-------- Document text --------

More than three-quarters of people now say they “just want to feel something, to feel alive” and a similar proportion (74%) say they feel like they are waiting for something good to happen.

Uncertain times might imply a shift to a more practical attitude, but instead people are yearning for emotion-inducing experiences that deliver feelings of joy and wonder, craving the spectacular, the surreal, and the otherworldly. Even darker thrills are inspiring to some: the fear-inducing, the uncanny, the dystopian.

The report claims that while consumers have always enjoyed being transported, crucially, there is now an appetite for brands to deliver this.

It reveals that almost twice as many people say they are likely to buy from brands that bring them a sense of joy (49%), or those that surprise and delight them (45%), than from brands that just do what they say they will (26%).

However, few brands are tapping into this desire: 70% of people say they can’t remember the last time a brand did anything that excited them, despite the fact that 89% believe having fun is a necessity and keeps them going in tough times.

Wunderman’s hypothesis maps the trends to three overlapping needs: first, a quest for reawakening and sense-making in a chaotic and confusing world; second, a desire to transcend the everyday and feel part of something bigger than ourselves; and finally, an optimistic impulse to actively usher in a kinder, more hopeful future.

Wunderman Thompson Intelligence global director  Marie Stafford said: “It’s time to remake the world through the lens of re-enchantment, where the new brand metrics are jaw drops, heart swells, and goosebumps. Brands can help people transcend tough times and jolt them from long-standing malaise by celebrating the thrilling, the uplifting, the awe-inspiring, and the magical.”

-------- Supplied data --------

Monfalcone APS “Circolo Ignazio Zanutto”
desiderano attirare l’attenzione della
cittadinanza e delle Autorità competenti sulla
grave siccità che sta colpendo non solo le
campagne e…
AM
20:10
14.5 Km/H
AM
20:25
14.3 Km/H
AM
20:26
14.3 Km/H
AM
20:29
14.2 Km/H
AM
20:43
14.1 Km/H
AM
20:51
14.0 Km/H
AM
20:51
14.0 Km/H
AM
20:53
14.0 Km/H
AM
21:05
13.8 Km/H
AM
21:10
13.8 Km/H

--------
-------- Supplied data --------

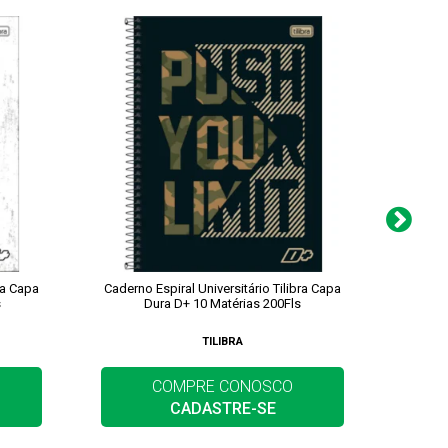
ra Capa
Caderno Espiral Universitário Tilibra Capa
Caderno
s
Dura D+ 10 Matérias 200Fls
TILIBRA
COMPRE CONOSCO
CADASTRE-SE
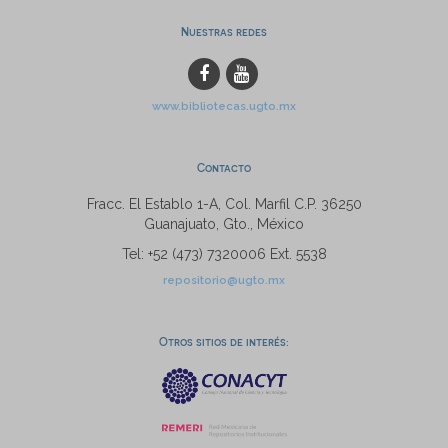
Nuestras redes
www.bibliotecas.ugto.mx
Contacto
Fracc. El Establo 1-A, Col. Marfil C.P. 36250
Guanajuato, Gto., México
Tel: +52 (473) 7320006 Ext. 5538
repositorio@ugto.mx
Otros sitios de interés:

--------
-------- Supplied data --------

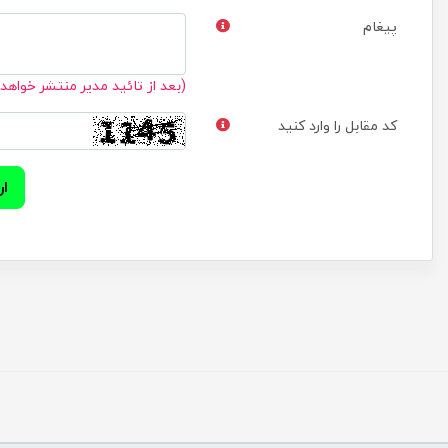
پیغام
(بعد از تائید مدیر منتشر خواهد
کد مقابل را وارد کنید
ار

--------

• _Required tasks_
1 – State how many lines in the listing contain the string "Capa".
2 – Extend the article on consumers' appetite for brands that bring joy and wonder, starting after its final sentence.

• _Your written answers_
1 – 2

2 –
The findings contrast sharply with an IPA study, carried out by Opinium and published last year. It revealed that as the cost of living crisis bites harder by the day, Brits have warned brands they are in no mood to be entertained or amused by marketing campaigns; instead they want companies to focus on fair pricing and value for money.

In response to the question, “What would consumers like brands to do to support them through the cost-of-living crisis? the most popular ways cited are keep prices fair (57%); freeze price on value-range products or services (36%); offer more value for money promotions (33%); reward existing customers’ loyalty (30%); and increase the number of promotions they offer (28%).

At the other end of the scale, however, consumers were least in favour of brands taking the following actions: Entertain and make customers laugh/smile (5%); engage directly with customers to develop new solutions and ideas (8%); offer affordable customer finance (10%).